Not so, he said, and I might have kissed him had we not been talking on the phone.

“We’ll have the same pricing as in the other stores, with a single Web site everyone can shop from.”

He did admit that there may be a little variety from store to store. For instance, one store might offer a special aged steak at a premium price. But he hastened to add that they will always offer more modestly priced cuts.

“We won’t have the absolute lowest prices, because we really focus on quality,” he said. “We could give you meat for $1.99 a pound, but you might get a stomachache or lose your teeth eating it.”

I asked him whom he considers his nearest competitors in the West Village.

“There’s not much out there,” he responded.

I asked how his prepared foods would stack up against, say, Citarella. He said, without hesitating, go ahead and do a taste test.

It just so happens that I had an exceedingly unneighborly first Brooklyn Fare experience. I was jotting down a few prices at the W. 37th St. store, having just done the same at the D’Ag in the Archive. But the aisles at Brooklyn Fare are much narrower and my secret shopping turned out to be rather conspicuous. The store manager began yelling at me, demanding that I stop, saying that I had no right to write down prices. He remained hostile even after I introduced myself and explained that I had called the company and was able to produce the name of the contact person.

Meanwhile, a good friend who lives near that store told me that she loves it except for one serious ongoing irritation: the cashiers overcharge some 20 to 30 percent of the time.

“I’ve yet to be wrong,” she said, but each time the cashier has to zigzag through the maze of the store to check the price. “They never apologize,” she added.

When I raised these issues, Issa was blessedly undefensive, explaining the challenges of syncing-up the signs and the prices of those 89,000 S.K.U.’s.

“I’m working very hard on it,” he said. “Much happens between Friday and Saturday when the sale prices change,” he explained, “and we switched our grocer supplier in January, and my system and their system did not match. If you saw how much effort goes into the pricing, you’d be pulling your hair out.”

He also said that customers constantly try to game the system, which can wear the cashiers down. As for the yelling manager, he said it was a major overreaction, and explained why: “It’s a copycat business.”

A store in Queens, he said, copied his entire formula, down to the colors of the Web site.

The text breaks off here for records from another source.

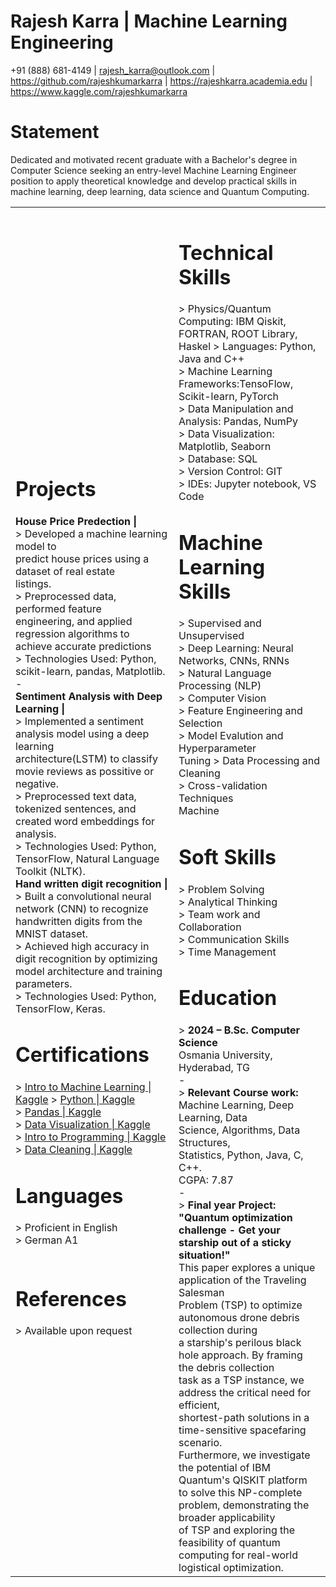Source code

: 

# Rajesh Karra | Machine Learning Engineering
 +91 (888) 681-4149 | <rajesh_karra@outlook.com> | <https://github.com/rajeshkumarkarra> | <https://rajeshkarra.academia.edu> | <https://www.kaggle.com/rajeshkumarkarra><br>


# Statement

Dedicated and motivated recent graduate with a Bachelor's degree in Computer Science
seeking an entry-level Machine Learning Engineer position to apply theoretical
knowledge and develop practical skills in machine learning, deep learning, data
science and Quantum Computing.

<table border="0">
 <tr>
 <td><b style="font-size:30px"></b></td>
 <td><b style="font-size:30px"></b></td>
 </tr>
 <tr>
 <td>
 <h1>Projects</h1>
<b>House Price Predection |</b><br>
> Developed a machine learning model to<br>
predict house prices using a dataset of
real estate<br> listings.<br>
> Preprocessed data, performed feature<br>
engineering, and applied regression
algorithms to<br> achieve accurate predictions<br>
> Technologies Used: Python, scikit-learn,
pandas, Matplotlib.<br>
-<br>
<b>Sentiment Analysis with Deep Learning |</b><br>
> Implemented a sentiment analysis model
using a deep learning<br> architecture(LSTM)
to classify movie reviews as possitive or
negative.<br>
> Preprocessed text data, tokenized
sentences, and created word embeddings for
analysis.<br>
> Technologies Used: Python, TensorFlow,
Natural Language Toolkit (NLTK).<br>
<b>Hand written digit recognition |</b><br>
> Built a convolutional neural network
(CNN) to recognize<br> handwritten digits
from the MNIST dataset.<br>
> Achieved high accuracy in digit
recognition by optimizing<br> model
architecture and training parameters.<br>
> Technologies Used: Python, TensorFlow,
Keras.<br>
<h1>Certifications</h1>
> <a href="https://drive.google.com/file/d/15BvvzI_zFDsKMMPUxsSe09E2N8C2uh7N/view">Intro to Machine Learning | Kaggle</a>
> <a href="https://drive.google.com/file/d/1iuvTbVGgx4RoQKAw__OZ2i0Fx8m1HDG3/view">Python | Kaggle</a><br>
> <a href="https://drive.google.com/file/d/1BjhuelyFIAvIawNkruqEgANy7WpmdV6Y/view">Pandas | Kaggle</a><br>
> <a href="https://drive.google.com/file/d/1icFM7lzBFHZ4I22XcPBZI3T5KskP_GVt/view">Data Visualization | Kaggle</a><br>
> <a href="https://drive.google.com/file/d/1vNRFOBKYulDaILl6jKgzmXojr4qkQwPu/view">Intro to Programming | Kaggle</a><br>
> <a href="https://drive.google.com/file/d/1E-H1A05hGDZmaAsIL2MVBVINPGqd_iU-/view">Data Cleaning | Kaggle</a><br>
<h1>Languages</h1>
> Proficient in English<br>
> German A1<br><br>
<h1>References</h1>
> Available upon request
</td>
<td>
<h1>Technical Skills</h1>
> Physics/Quantum Computing: IBM Qiskit, FORTRAN, ROOT Library, Haskel 
> Languages: Python, Java and C++<br>
> Machine Learning
Frameworks:TensoFlow, Scikit-learn,
PyTorch<br>
> Data Manipulation and Analysis:
Pandas, NumPy<br>
> Data Visualization: Matplotlib,
Seaborn<br>
> Database: SQL<br>
> Version Control: GIT<br>
> IDEs: Jupyter notebook, VS Code<br>
<h1>Machine Learning Skills</h1>
> Supervised and Unsupervised<br>
> Deep Learning: Neural Networks,
CNNs, RNNs<br>
> Natural Language Processing (NLP)<br>
> Computer Vision<br>
> Feature Engineering and Selection<br>
> Model Evalution and Hyperparameter<br>
Tuning
> Data Processing and Cleaning<br>
> Cross-validation Techniques<br>
Machine<br>
<h1>Soft Skills</h1>
> Problem Solving<br>
> Analytical Thinking<br>
> Team work and Collaboration<br>
> Communication Skills<br>
> Time Management<br>
<h1>Education</h1>
> <strong>2024 – B.Sc. Computer Science</strong><br>
Osmania University, Hyderabad, TG<br>
-<br>
> <strong>Relevant Course work:</strong><br>
Machine
Learning, Deep Learning, Data<br>
Science, Algorithms, Data Structures,<br>
Statistics, Python, Java, C, C++.<br>
CGPA: 7.87<br>
-<br>
> <strong>Final year Project: "Quantum
optimization challenge - Get your
starship out of a sticky situation!"</strong><br>
This paper explores a unique application of the Traveling Salesman<br>
 Problem (TSP) to optimize autonomous drone debris collection during<br>
 a starship's perilous black hole approach. By framing the debris collection<br>
 task as a TSP instance, we address the critical need for efficient, <br>
 shortest-path solutions in a time-sensitive spacefaring scenario.<br>
 Furthermore, we investigate the potential of IBM Quantum's QISKIT platform<br>
 to solve this NP-complete problem, demonstrating the broader applicability <br>
 of TSP and exploring the feasibility of quantum computing for real-world logistical
optimization.
</td>
 </tr>
</table>
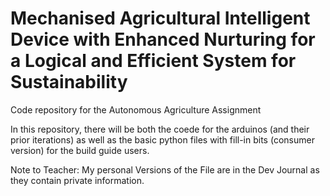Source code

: # Mechanised Agricultural Intelligent Device with Enhanced Nurturing for a Logical and Efficient System for Sustainability
Code repository for the Autonomous Agriculture Assignment 

In this repository, there will be both the coede for the arduinos (and their prior iterations) as well as the basic python files with fill-in bits (consumer version) for the build guide users.

Note to Teacher: My personal Versions of the File are in the Dev Journal as they contain private information.
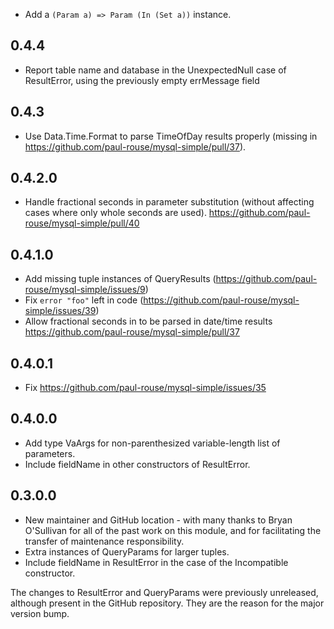 * Add a `(Param a) => Param (In (Set a))` instance.

## 0.4.4

* Report table name and database in the UnexpectedNull case of ResultError, using the previously empty errMessage field

## 0.4.3

* Use Data.Time.Format to parse TimeOfDay results properly (missing in https://github.com/paul-rouse/mysql-simple/pull/37).

## 0.4.2.0

* Handle fractional seconds in parameter substitution (without affecting cases where only whole seconds are used).  https://github.com/paul-rouse/mysql-simple/pull/40

## 0.4.1.0

* Add missing tuple instances of QueryResults (https://github.com/paul-rouse/mysql-simple/issues/9)
* Fix `error "foo"` left in code (https://github.com/paul-rouse/mysql-simple/issues/39)
* Allow fractional seconds in to be parsed in date/time results https://github.com/paul-rouse/mysql-simple/pull/37

## 0.4.0.1

* Fix https://github.com/paul-rouse/mysql-simple/issues/35

## 0.4.0.0

* Add type VaArgs for non-parenthesized variable-length list of parameters.
* Include fieldName in other constructors of ResultError.

## 0.3.0.0

* New maintainer and GitHub location - with many thanks to Bryan O'Sullivan for all of the past work on this module, and for facilitating the transfer of maintenance responsibility.
* Extra instances of QueryParams for larger tuples.
* Include fieldName in ResultError in the case of the Incompatible constructor.

The changes to ResultError and QueryParams were previously unreleased,
although present in the GitHub repository.  They are the reason for the
major version bump.
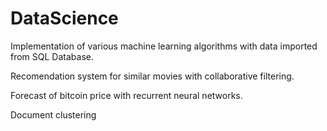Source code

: # DataScience
Implementation of various machine learning algorithms with data imported from SQL Database.

Recomendation system for similar movies with  collaborative filtering.

Forecast of bitcoin price with recurrent neural networks.

Document clustering
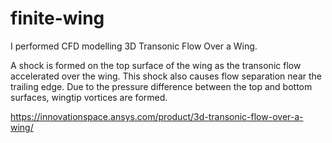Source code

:# finite-wing
I performed CFD modelling 3D Transonic Flow Over a Wing.

A shock is formed on the top surface of the wing as the transonic flow accelerated over the wing. This shock also causes flow separation near the trailing edge. Due to the pressure difference between the top and bottom surfaces, wingtip vortices are formed. 

https://innovationspace.ansys.com/product/3d-transonic-flow-over-a-wing/
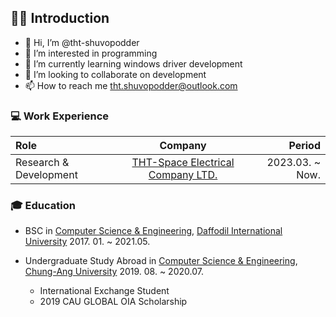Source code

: ## 🙋‍♂️ Introduction

- 👋 Hi, I’m @tht-shuvopodder
- 👀 I’m interested in programming
- 🌱 I’m currently learning windows driver development
- 💞️ I’m looking to collaborate on development
- 📫 How to reach me tht.shuvopodder@outlook.com

### 💻 Work Experience
| Role | Company | Period |
|:---|:---:|---:|
| Research & Development | [THT-Space Electrical Company LTD.](https://day1company.co.kr) | 2023.03. ~ Now. |

### 🎓 Education
- BSC in [Computer Science & Engineering](https://daffodilvarsity.edu.bd/), [Daffodil International University](https://daffodilvarsity.edu.bd/) 2017. 01. ~ 2021.05.

- Undergraduate Study Abroad in [Computer Science & Engineering](https://cse.cau.ac.kr/main.php), [Chung-Ang University](https://www.cau.ac.kr/index.do) 2019. 08. ~ 2020.07.
  - International Exchange Student
  - 2019 CAU GLOBAL OIA Scholarship

<!---
tht-shuvopodder/tht-shuvopodder is a ✨ special ✨ repository because its `README.md` (this file) appears on your GitHub profile.
You can click the Preview link to take a look at your changes.
--->
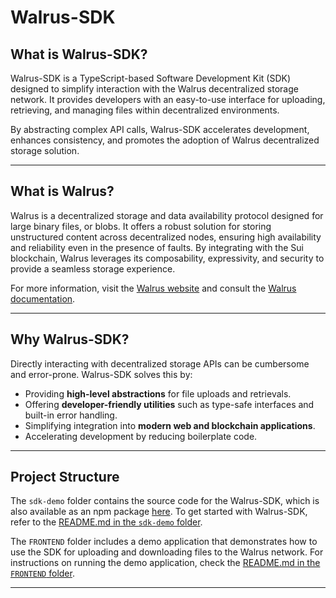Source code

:# Walrus-SDK

## What is Walrus-SDK?

Walrus-SDK is a TypeScript-based Software Development Kit (SDK) designed to simplify interaction with the Walrus decentralized storage network. It provides developers with an easy-to-use interface for uploading, retrieving, and managing files within decentralized environments.

By abstracting complex API calls, Walrus-SDK accelerates development, enhances consistency, and promotes the adoption of Walrus decentralized storage solution.

---

## What is Walrus?

Walrus is a decentralized storage and data availability protocol designed for large binary files, or blobs. It offers a robust solution for storing unstructured content across decentralized nodes, ensuring high availability and reliability even in the presence of faults. By integrating with the Sui blockchain, Walrus leverages its composability, expressivity, and security to provide a seamless storage experience.

For more information, visit the [Walrus website](https://www.walrus.xyz/) and consult the [Walrus documentation](https://docs.walrus.host/).

---

## Why Walrus-SDK?

Directly interacting with decentralized storage APIs can be cumbersome and error-prone. Walrus-SDK solves this by:

- Providing **high-level abstractions** for file uploads and retrievals.
- Offering **developer-friendly utilities** such as type-safe interfaces and built-in error handling.
- Simplifying integration into **modern web and blockchain applications**.
- Accelerating development by reducing boilerplate code.

---

## Project Structure

The `sdk-demo` folder contains the source code for the Walrus-SDK, which is also available as an npm package [here](https://www.npmjs.com/package/walrus-sdk). To get started with Walrus-SDK, refer to the [README.md in the `sdk-demo` folder](https://github.com/harshkas4na/Walrus-SDK/tree/main/sdk-demo).

The `FRONTEND` folder includes a demo application that demonstrates how to use the SDK for uploading and downloading files to the Walrus network. For instructions on running the demo application, check the [README.md in the `FRONTEND` folder](https://github.com/harshkas4na/Walrus-SDK/tree/main/FRONTEND).

---

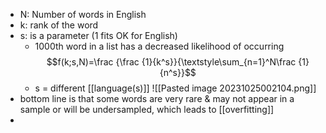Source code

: - N: Number of words in English
- k: rank of the word
- s: is a parameter (1 fits OK for English)
	- 1000th word in a list has a decreased likelihood of occurring$$f(k;s,N)=\frac {\frac {1}{k^s}}{\textstyle\sum_{n=1}^N\frac {1}{n^s}}$$
	- s = different [[language(s)]]
![[Pasted image 20231025002104.png]]
- bottom line is that some words are very rare & may not appear in a sample or will be undersampled, which leads to [[overfitting]]
- 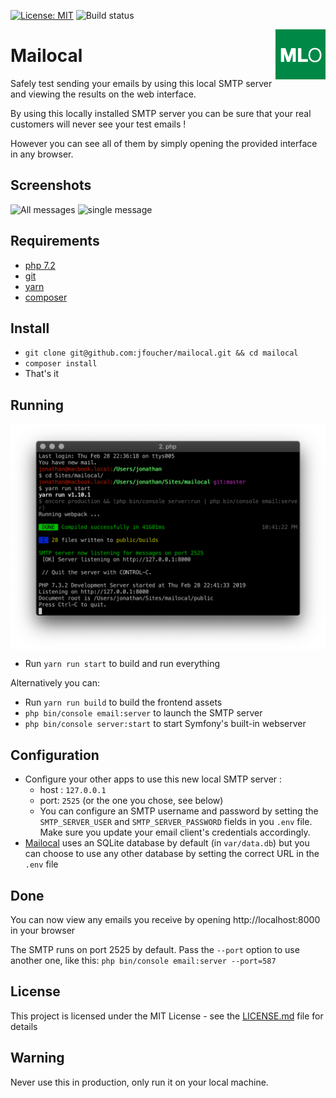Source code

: [![License: MIT](https://img.shields.io/badge/License-MIT-yellow.svg)](https://opensource.org/licenses/MIT)
![Build status](https://img.shields.io/travis/jfoucher/Mailocal.svg)

<img src="favicon.png" align="right" width="80">

# Mailocal



Safely test sending your emails by using this local SMTP server and viewing the results on the web interface.

By using this locally installed SMTP server you can be sure that your real customers will never see your test emails !

However you can see all of them by simply opening the provided interface in any browser.

## Screenshots

![All messages](https://mailocal.jfoucher.com/assets/img/img1.png "List of messages, can be filtered by recipient")
![single message](https://mailocal.jfoucher.com/assets/img/img2.png "Viewing a single message")


## Requirements
- [php 7.2](https://php.net)
- [git](https://git-scm.com/downloads)
- [yarn](https://yarnpkg.com)
- [composer](https://getcomposer.org)

## Install

- `git clone git@github.com:jfoucher/mailocal.git && cd mailocal`
- `composer install`
- That's it

## Running

<img src="console.png" align="center" width="782">

- Run `yarn run start` to build and run everything

Alternatively you can:

- Run `yarn run build` to build the frontend assets
- `php bin/console email:server` to launch the SMTP server
- `php bin/console server:start` to start Symfony's built-in webserver

## Configuration

- Configure your other apps to use this new local SMTP server : 
  - host : `127.0.0.1`
  - port: `2525` (or the one you chose, see below)
  - You can configure an SMTP username and password by setting the `SMTP_SERVER_USER` and `SMTP_SERVER_PASSWORD`
 fields in you `.env` file. Make sure you update your email client's credentials accordingly.
 - [Mailocal](/) uses an SQLite database by default (in `var/data.db`) but you can choose to use any other database by setting the correct URL in the `.env` file
 
## Done
You can now view any emails you receive by opening http://localhost:8000 in your browser

The SMTP runs on port 2525 by default. Pass the `--port` option to use another one, like this: `php bin/console email:server --port=587`

## License

This project is licensed under the MIT License - see the [LICENSE.md](LICENSE.md) file for details
  
## Warning

Never use this in production, only run it on your local machine.
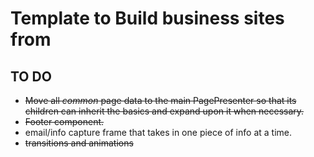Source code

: # Template to Build business sites from

## TO DO
- ~~Move all *common* page data to the main PagePresenter so that its children can inherit the basics and expand upon it when necessary.~~
- ~~Footer component.~~
- email/info capture frame that takes in one piece of info at a time.
- ~~transitions and animations~~
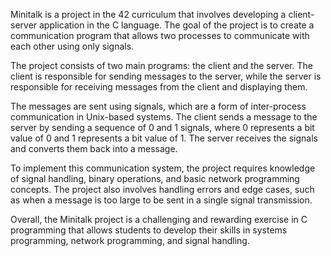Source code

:Minitalk is a project in the 42 curriculum that involves developing a client-server application in the C language. The goal of the project is to create a communication program that allows two processes to communicate with each other using only signals.

The project consists of two main programs: the client and the server. The client is responsible for sending messages to the server, while the server is responsible for receiving messages from the client and displaying them.

The messages are sent using signals, which are a form of inter-process communication in Unix-based systems. The client sends a message to the server by sending a sequence of 0 and 1 signals, where 0 represents a bit value of 0 and 1 represents a bit value of 1. The server receives the signals and converts them back into a message.

To implement this communication system, the project requires knowledge of signal handling, binary operations, and basic network programming concepts. The project also involves handling errors and edge cases, such as when a message is too large to be sent in a single signal transmission.

Overall, the Minitalk project is a challenging and rewarding exercise in C programming that allows students to develop their skills in systems programming, network programming, and signal handling.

Issa is particularly proud of his produce.

“I’m a big fruit person,” he said. “The quality is really, really good and the prices are reasonable. I send my produce manager to the market two to three times a week. We check case by case and try everything. If it’s not to my liking, it goes right back.”

Produce is marked with the country of origin, generally U.S., Canada and Mexico. I didn’t find the prices great: heads of organic leaf lettuce from Mexico for $2.99 each, Canadian heirloom tomatoes $5.99 a pound. Unlike Mrs. Green’s, he does not list the region: “I don’t want to do overkill with details, but we do have a lot of local products.”

In the Archive store, the extensive cheese department will be at the entrance next to the produce.

“It will be big and beautiful,” he said.

Not only that, if a neighbor upstairs doesn’t feel well or if a babysitter runs out of milk, he’ll have it sent up. He will also offer a discount program that earns customers $10 off for every 300 points earned (1 point equals $1 spent).

“We will not disappoint anyone,” he insisted, perhaps sensing my mingled hope and skepticism, particularly given the fact that the restaurant that was supposed to open in conjunction with the W. 37th St. store has been delayed for ages. “Anything a customer needs — they can approach me directly.”